Lavar pratos na casa das minhas amigas Neide e Neuma é, também, lavar a alma.

Minha Pretenciosa Gota de Sofia


Antes da Flor, a Chuva.

Eu e uma amiga conversávamos sobre o lado emocional do ser humano e ela falou da curiosidade em saber porque as pessoas se desestruturam tanto quando afetadas no lado emocional.
Quando sofremos por estarmos enfermos ou por passarmos dificuldade financeira, sempre tem alguém que nos ajuda e assim nos sentimos amparados de alguma maneira, mas quando a dor é puramente emocional –como por exemplo, uma rejeição amorosa ou a perda de alguém por morte – os amigos, as palavras não parecem fazer efeito. A dor é tão profunda que a solidão é a melhor companheira. Tudo perde o sabor, a cor.
Ao enfrentarmos este tipo de problema começamos a entender o valor do tempo e agradecemos a Deus em silêncio. O tempo é um bisturi nas mãos do Criador, são gotas de bálsamo irrigando feridas. Caetano disse em uma de suas músicas que o tempo é compositor de destinos. Acho que o nobre poeta enganou-se, o tempo são notas musicais nas mãos do verdadeiro compositor de destinos.
A Bíblia diz que há tempo para tudo. É verdade. Não adianta querermos adiantar ou atrasar os acontecimentos, o relógio de Deus funciona diferente.
Todos conhecem o El Ñino, fenômeno que desestrutura as estações. O verão se mete no inverno, o outono quer tomar o lugar do verão, chove onde não deve chover, faz calor onde há necessidade de estar frio, e por aí vai.
No mundo espiritual não existe El Ñino. Época de chuva é chuva, de flores, flores. Se tivermos que passar por rigoroso inverno, passaremos. Mas o mundo espiritual é também um mundo de esperança. O salmo 30:5 diz que “o choro pode durar uma noite, mas a alegria vem pela manhã”. Chove, mas haverá flores, e para que elas nasçam, é preciso chover.
Eis um poema do Lêdo Ivo, chamado A Tempestade. A poesia sempre explica melhor:
“Para que os cajueiros possam florir, caiu esta chuva/que apagou as estrelas e encharcou os caminhos/água e vento derrubaram cancelas antigas, quebraram telhas, vergaram árvores, suprimiram cercas, desalojaram abelhas e maribondos, enxotaram os pássaros predatórios e o galinheiro é um cemitério de pintos amarelos. /Este é o regimento do mundo: relâmpagos e raios antes da flor e do fruto”.
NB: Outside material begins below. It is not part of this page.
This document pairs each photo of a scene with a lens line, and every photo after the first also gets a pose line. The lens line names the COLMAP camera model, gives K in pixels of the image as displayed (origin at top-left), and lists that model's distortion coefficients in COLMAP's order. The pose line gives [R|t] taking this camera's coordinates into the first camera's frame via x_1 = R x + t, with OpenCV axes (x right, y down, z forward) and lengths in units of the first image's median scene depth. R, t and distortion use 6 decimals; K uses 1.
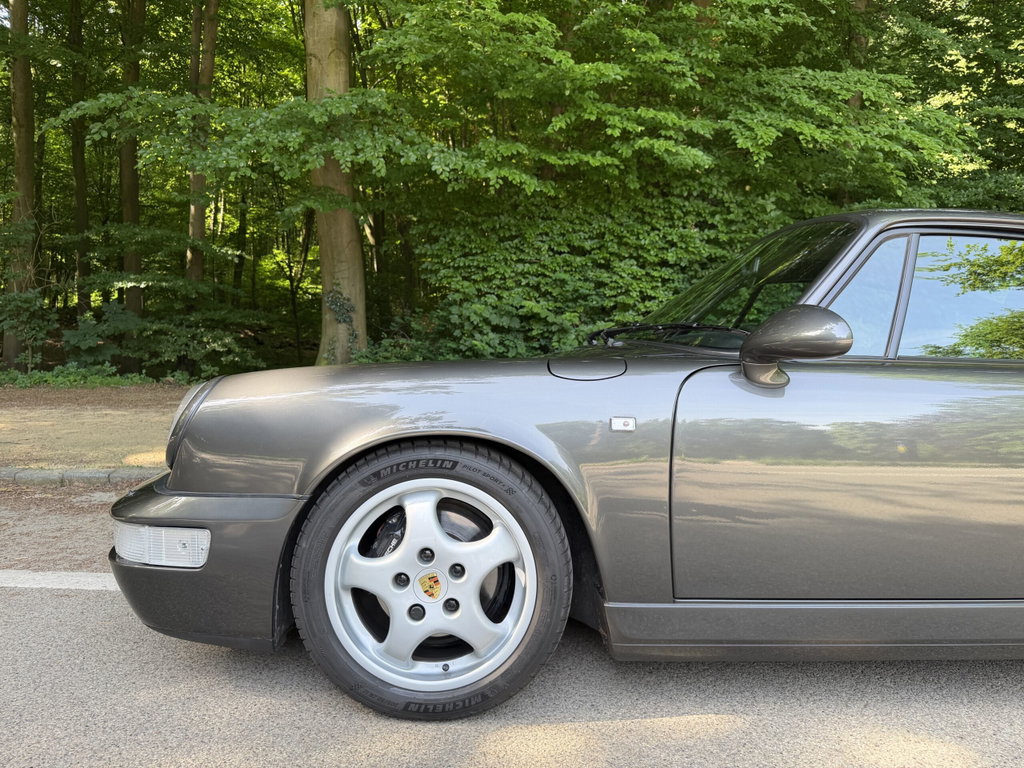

Gotas de Sofia com Mário Quintana:


PÉ ANTE PÉ
"Vem todos caminhando na ponta dos pés.
Alguém morreu? Não.
É mais fundo o mistério...
Chegam todos, agora, na ponta dos pés,
Para vê-lo dormir o primeiro soninho".

"O céu é dos sábios; o mundo, dos sabidos"

"Canibalismo é a maneira exagerada de apreciar o seu semelhante".
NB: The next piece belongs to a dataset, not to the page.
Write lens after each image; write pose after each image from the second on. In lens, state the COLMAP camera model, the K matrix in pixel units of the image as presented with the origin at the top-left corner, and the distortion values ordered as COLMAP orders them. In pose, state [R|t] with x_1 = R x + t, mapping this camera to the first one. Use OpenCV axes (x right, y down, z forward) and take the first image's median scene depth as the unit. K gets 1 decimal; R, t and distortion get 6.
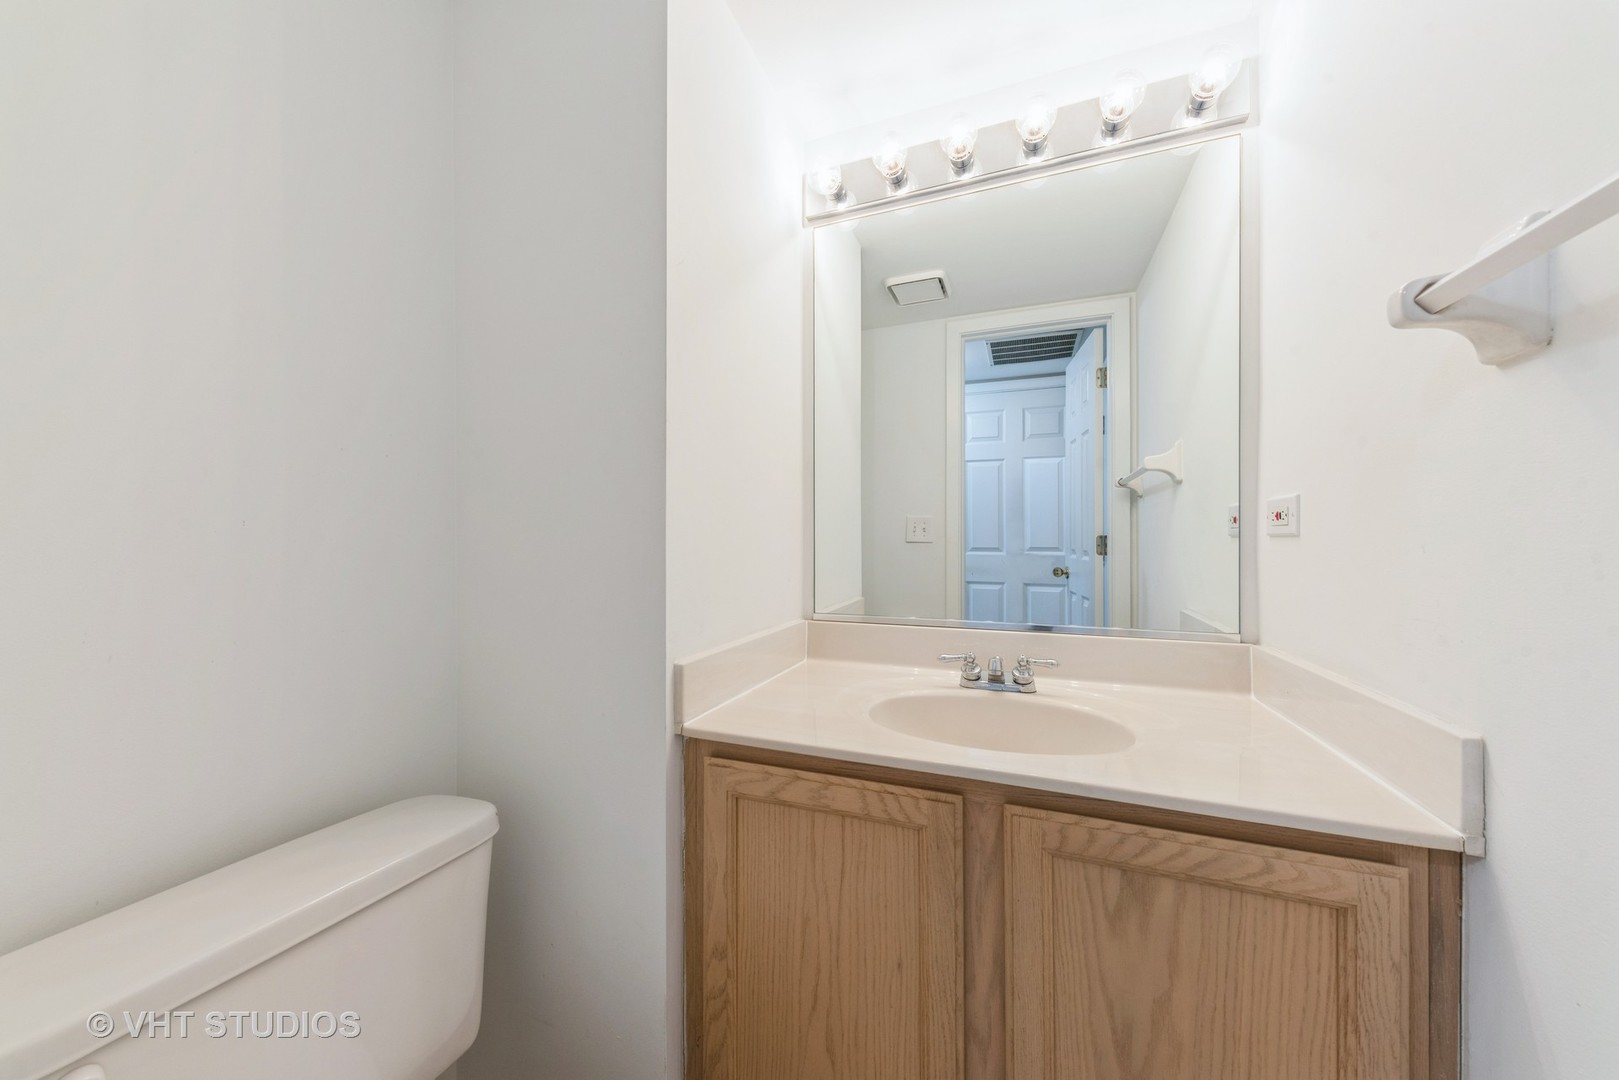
lens RADIAL K [[565.1, 0, 810.6], [0, 565.1, 533.3], [0, 0, 1]] dist [-0.000404, -0.000032]
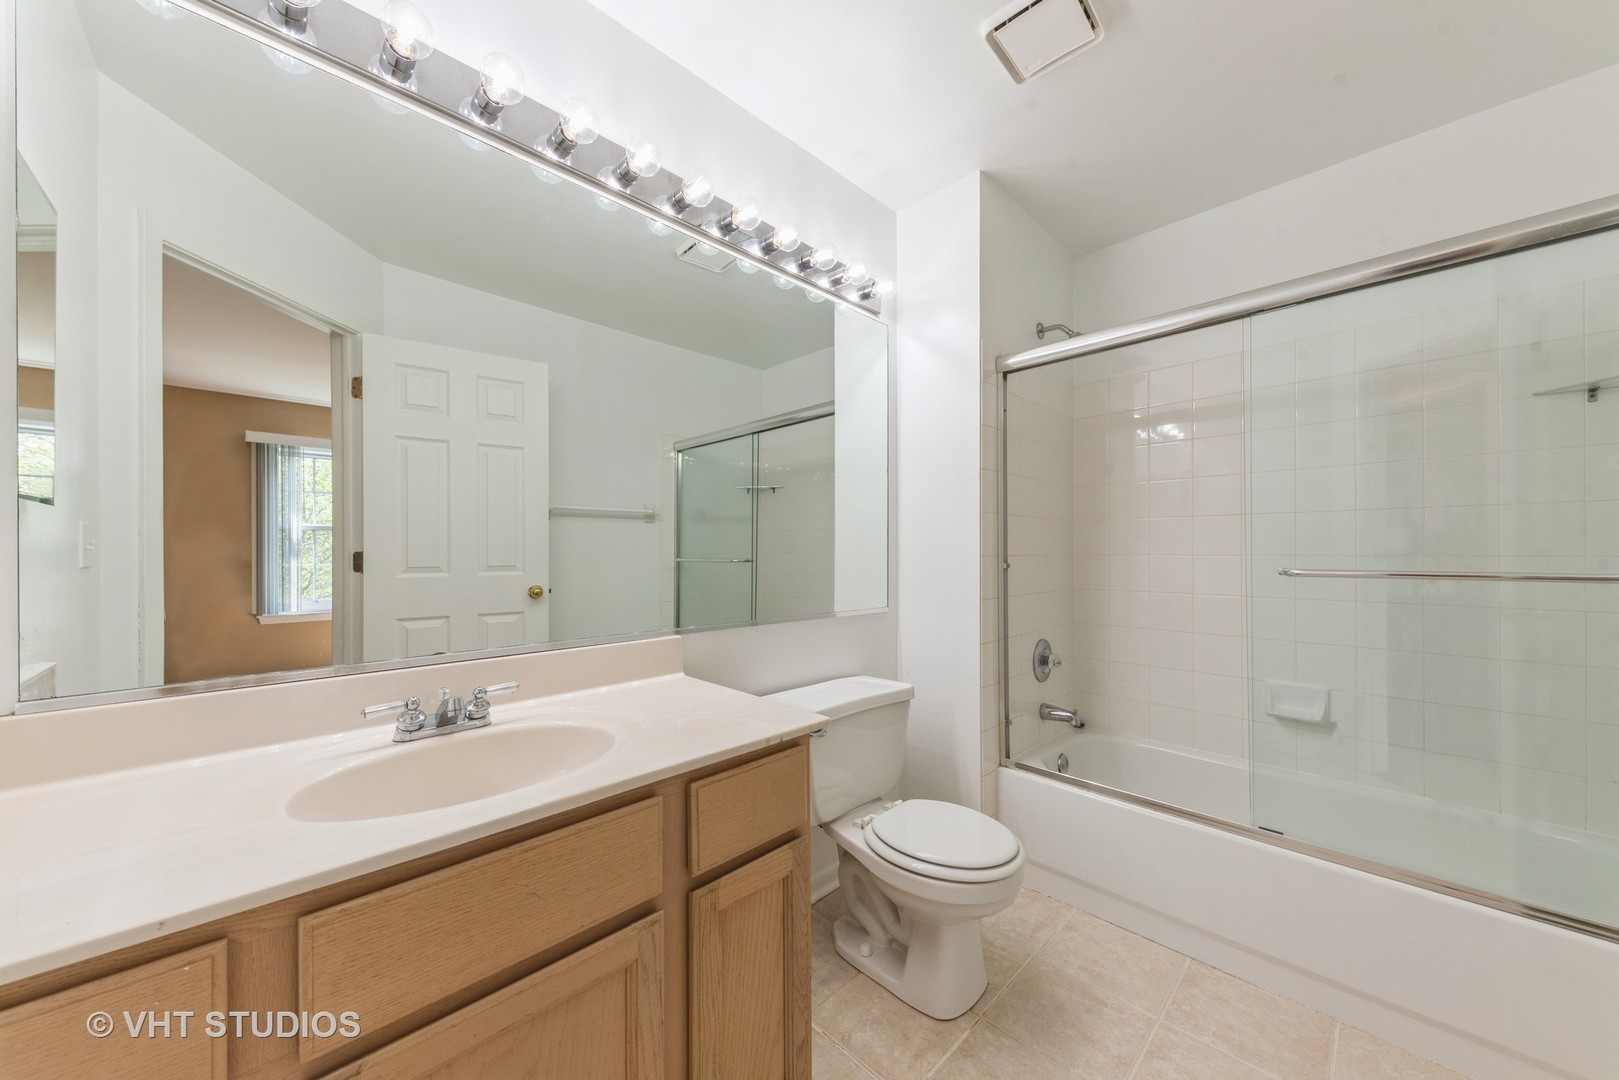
lens RADIAL K [[595.1, 0, 808.4], [0, 595.1, 555.1], [0, 0, 1]] dist [0.074876, 0.000012]
pose [[0.456255, -0.007973, 0.889813, -0.243929], [-0.002898, 0.999941, 0.010446, -0.002399], [-0.889844, -0.007344, 0.456206, 0.094327]]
"Não importa o enredo das histórias: o que vale é o êxtase de quem escuta..."

"A coisa mais triste deste mundo é um cachorro sem pulgas".
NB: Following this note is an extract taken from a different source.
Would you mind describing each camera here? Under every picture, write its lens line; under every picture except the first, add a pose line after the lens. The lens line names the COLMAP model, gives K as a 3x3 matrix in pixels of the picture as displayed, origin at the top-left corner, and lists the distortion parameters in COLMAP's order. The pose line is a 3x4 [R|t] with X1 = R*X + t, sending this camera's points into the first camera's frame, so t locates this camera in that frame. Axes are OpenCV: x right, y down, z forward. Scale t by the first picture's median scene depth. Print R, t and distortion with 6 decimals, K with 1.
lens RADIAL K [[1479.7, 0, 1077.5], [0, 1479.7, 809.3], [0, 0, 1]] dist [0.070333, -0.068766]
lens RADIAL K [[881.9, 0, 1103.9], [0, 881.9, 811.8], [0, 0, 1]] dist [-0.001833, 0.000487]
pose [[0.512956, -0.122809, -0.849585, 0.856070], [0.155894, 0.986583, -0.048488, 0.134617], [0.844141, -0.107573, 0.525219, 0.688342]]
"O problema da solidão não consiste em saber como solucioná-la, mas em saber como conservá-la".

"O aborto não é, como dizem, um assassinato. É um roubo. Não pode haver roubo maior. Porque, ao malogrado naciturno, rouba-lhe este mundo, o céu, as estrelas, o universo, tudo! O aborto é o roubo infinito".

"Os que agem com segundas intenções não conseguem enganar ninguém. Está na cara... O perigo mesmo - porque é invisível - está nos que tem terceiras intenções".

SLOGAN PARA O MINISTÉRIO DA
SAÚDE:
"O fumante é
um retardado que ainda não conseguiu deixar de mamar".

"Teologia é o caminho mais longo para chegar a Deus"

"Falam muito do Sono Eterno. Sempre falaram, aliás... E daì?

Daí, só uma coisa me impressiona, e muito: a ameaça de uma Insônia Eterna".

"Digam o que disserem, mas a Lua continua sendo o LSD dos poetas".

"A gente deve atravessar a vida como quem está gazeando a escola e não como quem vai para a escola".

"Há criaturas que não vivem; apenas estão fazendo hora para morrer".



Nota de Sofia: A criança na foto chama-se Ana Beatriz. Não é linda?